There’s no business in a community that has enough potential to do good for the community than the media business. While reflecting on the sudden loss of friend, client and role model, Mike Fezzey, who ran Detroit’s WJR radio for nearly 20 years, it’s easy to see the stark contrast between those who “get” that potential and those who don’t. The bad news is, so many don’t.
Fezzey often made statements along the lines of “what’s good for the community is good for business.” In WJR, he realized that he had a 50,000 watt asset that could bring the community together and make money for its parent corporation at the same time. It was not one or the other, as it seems to be so often in this age. WJR was a very high-billing radio station and a very community-connected one.
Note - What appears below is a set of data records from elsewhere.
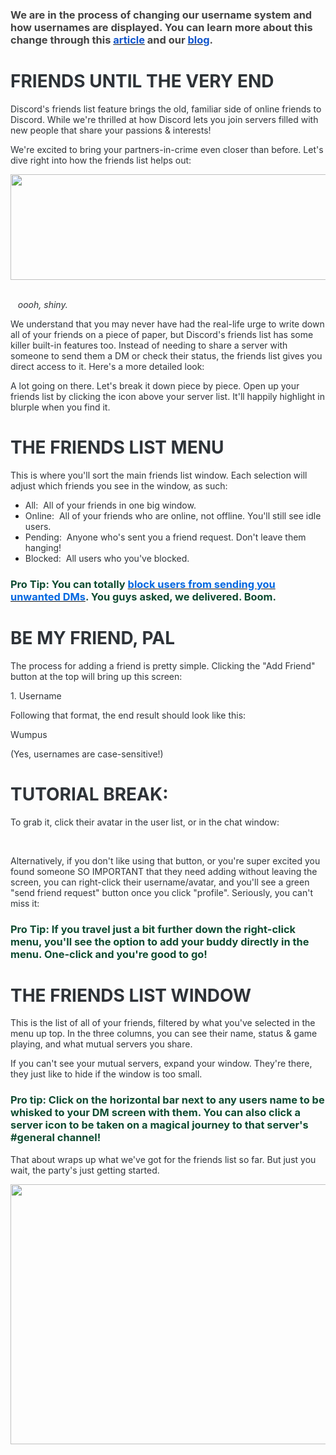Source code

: <h3>
    <span style="color: #434343;" data-darkreader-inline-color="">We are in the process of changing our username system and how usernames are displayed. You can learn more about this change through this </span><a href="https://support.discord.com/hc/en-us/articles/12620128861463-New-Usernames-Display-Names"><span class="wysiwyg-underline" style="color: #1155cc;" data-darkreader-inline-color="">article</span></a><span style="color: #434343;" data-darkreader-inline-color=""> and our </span><a href="https://discord.com/blog/usernames"><span class="wysiwyg-underline" style="color: #1155cc;" data-darkreader-inline-color="">blog</span></a><span style="color: #434343;" data-darkreader-inline-color="">.</span>
</h3>
<h1><strong><span style="color: #2e3338;" data-darkreader-inline-color="">FRIENDS UNTIL THE VERY END</span></strong></h1>
<p><span style="color: #2e3338;" data-darkreader-inline-color="">Discord's friends list feature brings the old, familiar side of online friends to Discord. While we're thrilled at how Discord lets you join servers filled with new people that share your passions &amp; interests! </span></p>
<p><span style="color: #2e3338;" data-darkreader-inline-color="">We're excited to bring your partners-in-crime even closer than before. Let's dive right into how the friends list helps out:</span></p>
<p class="wysiwyg-text-align-center"><span style="color: #2e3338;" data-darkreader-inline-color=""><img style="height: 169px; width: 622px;" src="https://support.discord.com/hc/article_attachments/15080536735639"></span><em><span style="color: #2e3338;" data-darkreader-inline-color="">         </span></em></p>
<p class="wysiwyg-text-align-center"><em><span style="color: #2e3338;" data-darkreader-inline-color="">   oooh, shiny.</span></em><span style="color: #2e3338;" data-darkreader-inline-color=""> </span></p>
<p><span style="color: #2e3338;" data-darkreader-inline-color="">We understand that you may never have had the real-life urge to write down all of your friends on a piece of paper, but Discord's friends list has some killer built-in features too. Instead of needing to share a server with someone to send them a DM or check their status, the friends list gives you direct access to it. Here's a more detailed look:</span></p>
<p><span style="color: #2e3338;" data-darkreader-inline-color="">A lot going on there. Let's break it down piece by piece. Open up your friends list by clicking the icon above your server list. It'll happily highlight in blurple when you find it. </span></p>
<h1><strong><span style="color: #2e3338;" data-darkreader-inline-color="">THE FRIENDS LIST MENU</span></strong></h1>
<p><span style="color: #2e3338;" data-darkreader-inline-color="">This is where you'll sort the main friends list window. Each selection will adjust which friends you see in the window, as such:</span></p>
<ul>
    <li><span style="color: #2e3338;" data-darkreader-inline-color="">All:  All of your friends in one big window.</span></li>
    <li><span style="color: #2e3338;" data-darkreader-inline-color="">Online:  All of your friends who are online, not offline. You'll still see idle users.</span></li>
    <li><span style="color: #2e3338;" data-darkreader-inline-color="">Pending:  Anyone who's sent you a friend request. Don't leave them hanging!</span></li>
    <li><span style="color: #2e3338;" data-darkreader-inline-color="">Blocked:  All users who you've blocked. </span></li>
</ul>
<h3>
    <strong><span style="color: #104c32;" data-darkreader-inline-color="">Pro Tip: You can totally </span></strong><a href="https://support.discord.com/hc/en-us/articles/217916488"><strong><span style="color: #0067e0;" data-darkreader-inline-color="">block users from sending you unwanted DMs</span></strong></a><strong><span style="color: #104c32;" data-darkreader-inline-color="">. You guys asked, we delivered. Boom.</span></strong>
</h3>
<h1><strong><span style="color: #2e3338;" data-darkreader-inline-color="">BE MY FRIEND, PAL</span></strong></h1>
<p><span style="color: #2e3338;" data-darkreader-inline-color="">The process for adding a friend is pretty simple. Clicking the "Add Friend" button at the top will bring up this screen:</span></p>
<p><span style="color: #2e3338;" data-darkreader-inline-color="">1. Username    </span></p>
<p><span style="color: #2e3338;" data-darkreader-inline-color="">Following that format, the end result should look like this:</span></p>
<p><span style="color: #2e3338;" data-darkreader-inline-color="">Wumpus</span></p>
<p><span style="color: #2e3338;" data-darkreader-inline-color="">(Yes, usernames are case-sensitive!)</span></p>
<h1><strong><span style="color: #2e3338;" data-darkreader-inline-color="">TUTORIAL BREAK:</span></strong></h1>
<p><span style="color: #2e3338;" data-darkreader-inline-color="">To grab it, click their avatar in the user list, or in the chat window:</span></p>
<p> </p>
<p><span style="color: #2e3338;" data-darkreader-inline-color="">Alternatively, if you don't like using that button, or you're super excited you found someone SO IMPORTANT that they need adding without leaving the screen, you can right-click their username/avatar, and you'll see a green "send friend request" button once you click "profile". Seriously, you can't miss it:</span></p>
<h3><strong><span style="color: #104c32;" data-darkreader-inline-color="">Pro Tip: If you travel just a bit further down the right-click menu, you'll see the option to add your buddy directly in the menu. One-click and you're good to go!</span></strong></h3>
<h1><strong><span style="color: #2e3338;" data-darkreader-inline-color="">THE FRIENDS LIST WINDOW</span></strong></h1>
<p><span style="color: #2e3338;" data-darkreader-inline-color="">This is the list of all of your friends, filtered by what you've selected in the menu up top. In the three columns, you can see their name, status &amp; game playing, and what mutual servers you share.</span></p>
<p><span style="color: #2e3338;" data-darkreader-inline-color="">If you can't see your mutual servers, expand your window. They're there, they just like to hide if the window is too small.</span></p>
<h3><strong><span style="color: #104c32;" data-darkreader-inline-color="">Pro tip: Click on the horizontal bar next to any users name to be whisked to your DM screen with them. You can also click a server icon to be taken on a magical journey to that server's #general channel!</span></strong></h3>
<p><span style="color: #2e3338;" data-darkreader-inline-color="">That about wraps up what we've got for the friends list so far. But just you wait, the party's just getting started.</span></p>
<p><span style="color: #2e3338;" data-darkreader-inline-color=""><img style="height: 416px; width: 624px;" src="https://support.discord.com/hc/article_attachments/15080517297943"></span></p>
That feels like an endangered species today.
Here’s an example. More than a decade ago, I represented a national corporation that had formed a national partnership with an anti-drug organization. They wanted Detroit to be a pilot market to host a local “town hall” meeting on “keeping our communities drug free.” They wanted local broadcast media as partners. I called Mike, who I didn’t know as well at that time as I would later, and he immediately said “yes,” on the phone, to WJR giving up an hour of time to air the forum, with one of its talk personalities as its moderator. There were no corporate approvals needed and no meetings to plan meetings about it. Could that happen today? It doesn’t seem like it.
In this age of corporate mandates, syndication, automation, voice tracking, cost cutting, click baiting and ratings grabbing, how much community involvement do we really see from local media? Not much. How many local media executives do we see sitting on community boards, as Fezzey did so passionately? Very few. How many local media executives can pick up the phone and put coalitions and projects together, as Fezzey did so often? Very few, if any.
After Mike surprisingly (even to him) left radio and became a regional president of a bank, because he saw an opportunity to “do more good” helping Michigan out of The Great Recession with business access to capital, he went “off script” and spoke about his values, rather than just a company pitch, to a business group session I helped put together for him. In the October 2011 speech, he credited former Capital Cities Communications executive Dan Burke with teaching him how business and community can go together. I remember Mike saying, “If you focus on doing business the right way, the profits will come.” I related that to our values and culture at Tanner Friedman and it felt validating and reassuring. Later that day, Burke passed away. Now that we have lost both Fezzey and Burke, who will fill their void in media? If trends continue the way they are, it will be a missed opportunity for so many.